Karena itu, Nabi Muhammad mengajarkan zikir kepada kita setiap pagi dan petang.
، الْجَنَّةُ لَهُ وَجَبَتْ ، رَسُولً وَبِمُحَمَّدٍ ،دِينًا وَبِالْإِسْلَامِ رَبًّا بِاللَّهِ رَضِيتُ :قَالَ مَنْ
Yang dibaca sebanyak 3 (tiga) kali tiap pagi dan petang.
Siapa yang berkata, “Aku ridha kepada Allah sebagai Rabb, Islam sebagai diin, Muhammad sebagai Rasul” niscaya surga itu wajib untuknya. (Hadits Abu Said al-Khudri radhiallahu anhu, riwayat Abu Daud, dishahihkan al-Albaniy rahimahullah)
Dari zikir ini, kita bisa memaknainya seperti ini: “Aku ridha dengan takdir yang Allah beri; aku ridha dengan rezeki yang Allah beri; aku ridha dengan anugerah yang Allah beri kepadaku; dan aku ridha dengan semua keputusan Allah padaku. Aku juga ridha pada jalan yang Islam dan ridha jalan hidup Nabi Muhammad.” Maka, hati seperti inilah yang mampu merasakan kebahagiaan.

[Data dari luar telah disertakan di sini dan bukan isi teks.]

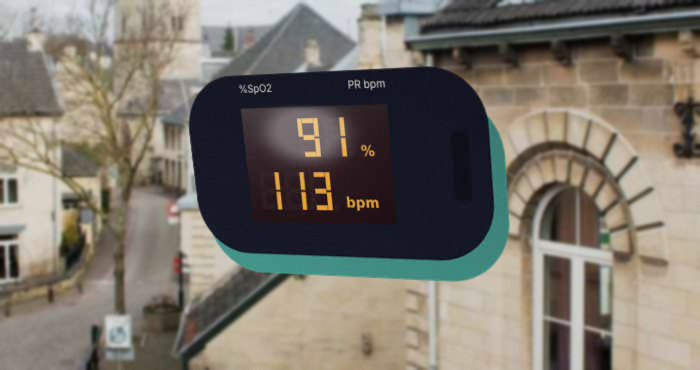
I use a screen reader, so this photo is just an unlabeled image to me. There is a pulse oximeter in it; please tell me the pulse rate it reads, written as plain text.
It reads 113 bpm
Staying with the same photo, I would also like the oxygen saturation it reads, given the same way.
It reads 91 %
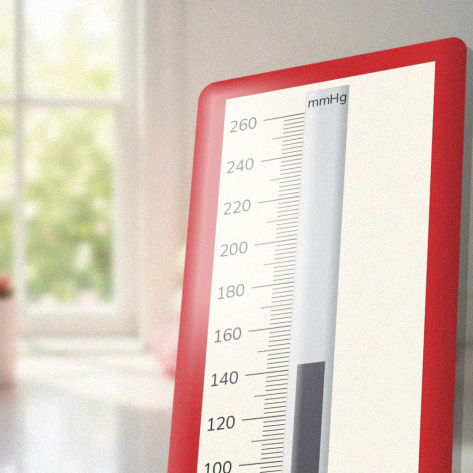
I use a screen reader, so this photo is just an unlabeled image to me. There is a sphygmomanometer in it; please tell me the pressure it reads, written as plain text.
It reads 142 mmHg
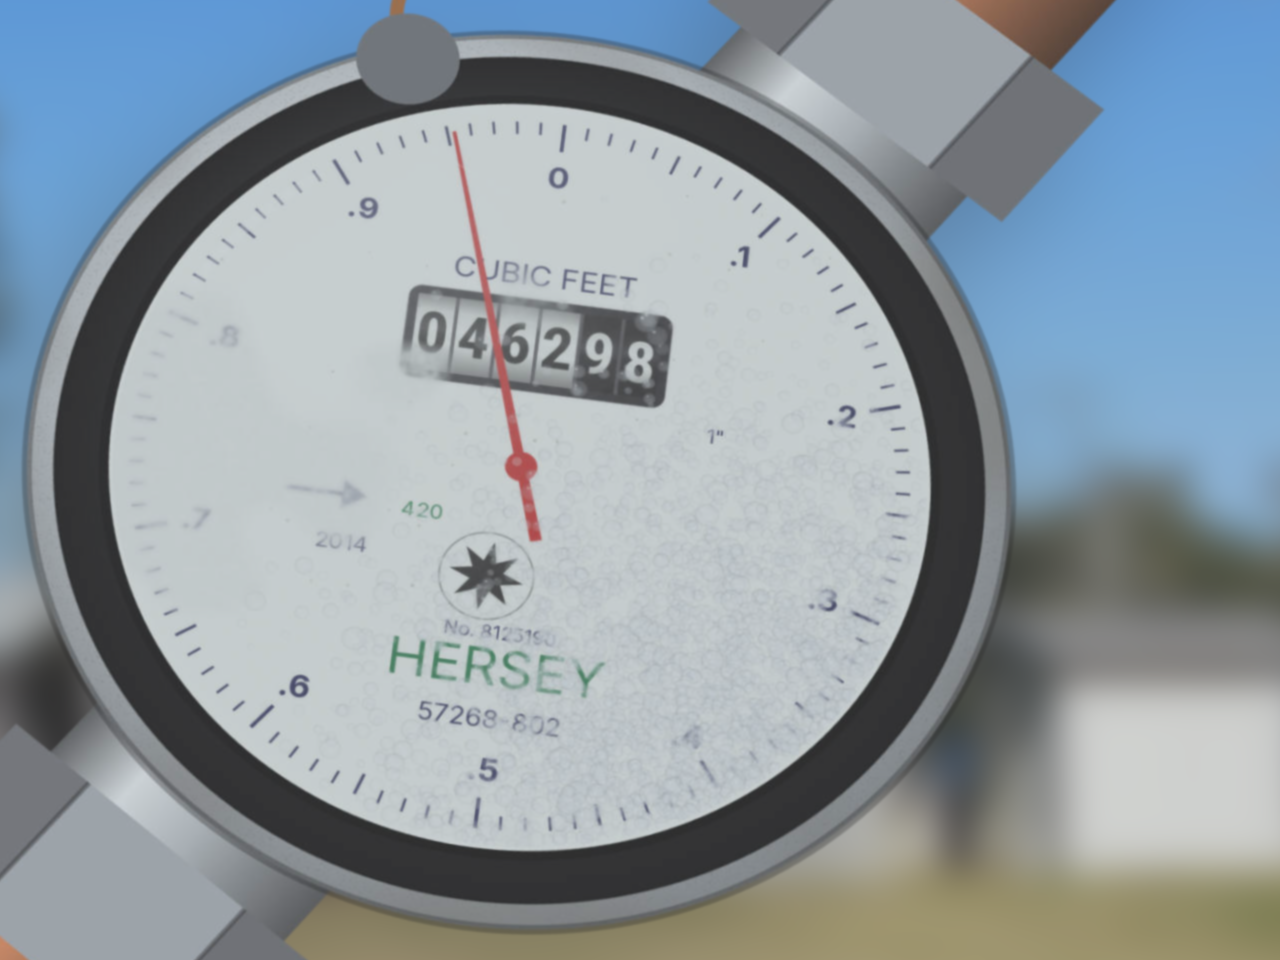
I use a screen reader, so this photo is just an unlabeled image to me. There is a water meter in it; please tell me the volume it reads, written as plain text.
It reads 46297.95 ft³
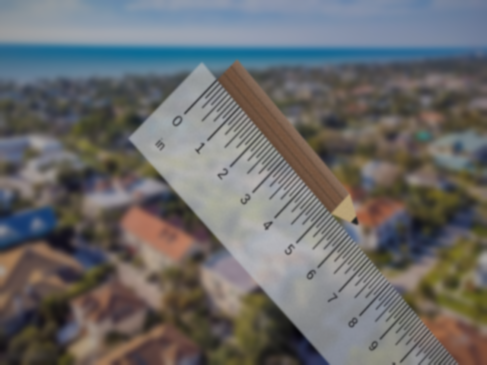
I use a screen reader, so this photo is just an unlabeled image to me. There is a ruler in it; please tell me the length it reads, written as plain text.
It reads 6 in
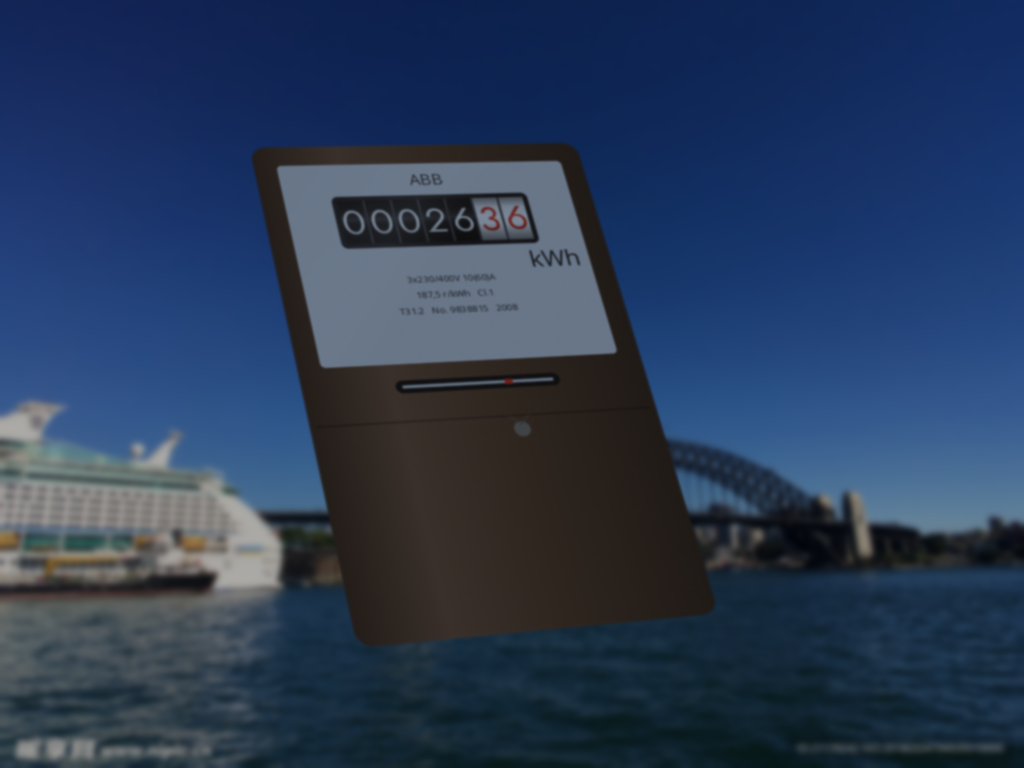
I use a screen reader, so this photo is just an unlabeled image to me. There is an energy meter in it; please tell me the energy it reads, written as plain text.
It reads 26.36 kWh
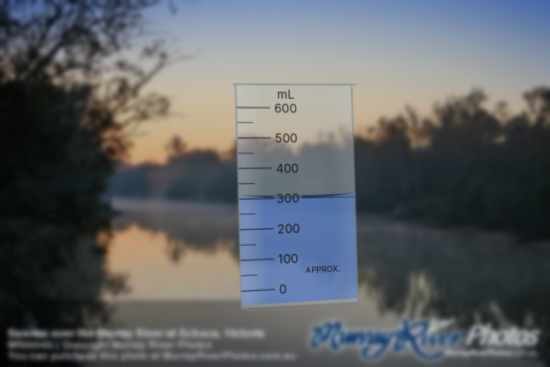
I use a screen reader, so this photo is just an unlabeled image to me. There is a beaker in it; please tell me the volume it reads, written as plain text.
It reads 300 mL
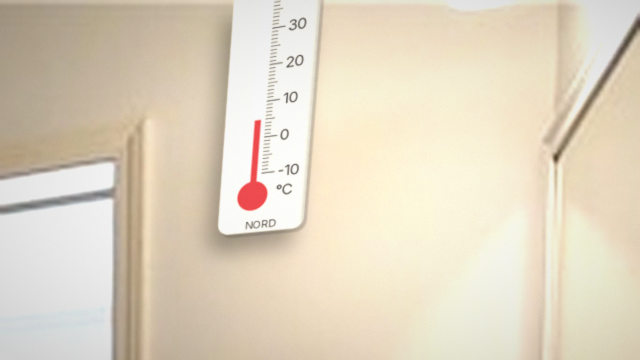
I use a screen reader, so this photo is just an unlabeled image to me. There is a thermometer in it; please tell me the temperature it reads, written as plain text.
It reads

Ada ilustrasi yang diceritakan Laurence Brown, dokter angkatan udara Amerika Serikat yang masuk Islam setelah melakukan perenungan sesaat pascamusibah pada saat anaknya lahir dalam keadaan gagal jantung. Dia menuturkan tentang keridhaan hati sebagai berikut :
Banyak orang gagal melihat aspek kehidupan yang mereka anggap “tidak bersifat Ketuhanan.” Mereka berkata “Bagaimana mungkin jika Tuhan itu ada, tragedi ini dan itu masih saja terjadi?” Tapi siapa diri kita sehingga berani mempertanyakan metode dari Pencipta kita? Ya, ada sebagian bayi yang mati.
Dan juga ada pepatah yang mengatakan “Siapa yang dicintai Tuhan, akan mati muda.” Dapatkah seseorang mengerti pepatah ini? Aku mengerti. Hal itu masuk akal bagiku. Jika ada siapapun yang ditanya “Apa yang lebih kau inginkan, untuk melanjutkan hidup ini atau langsung pergi ke surga?” Mereka tentu langsung ingin menuju surga. Jadi apakah kematian seorang bayi adalah tragis? Menurutku, itu bukanlah kematian, itu adalah tahap menuju kehidupan selanjutnya (sumber: situs lampuislam.org).
Banyak orang ateis angkat mengatakan, “Bagaimana mungkin tragedi ini terjadi dan kau masih menganggap Tuhan ada?” Dan aku hanya ingin memberitahukan bahwa tidak semuanya merupakan tragedi bagi orang yang mengalaminya. Seorang anak kecil yang mati, dia (akan) pergi ke surga. Jika dia ditanya ketika mereka di surga, apakah itu merupakan sebuah tragedi atau nikmat Tuhan, tentunya mereka akan mengatakan, “Ini adalah nikmat dari Tuhan.” Jadi semua ini hanyalah menurut sudut pandang (keridhaan hati, Red.) masing-masing orang.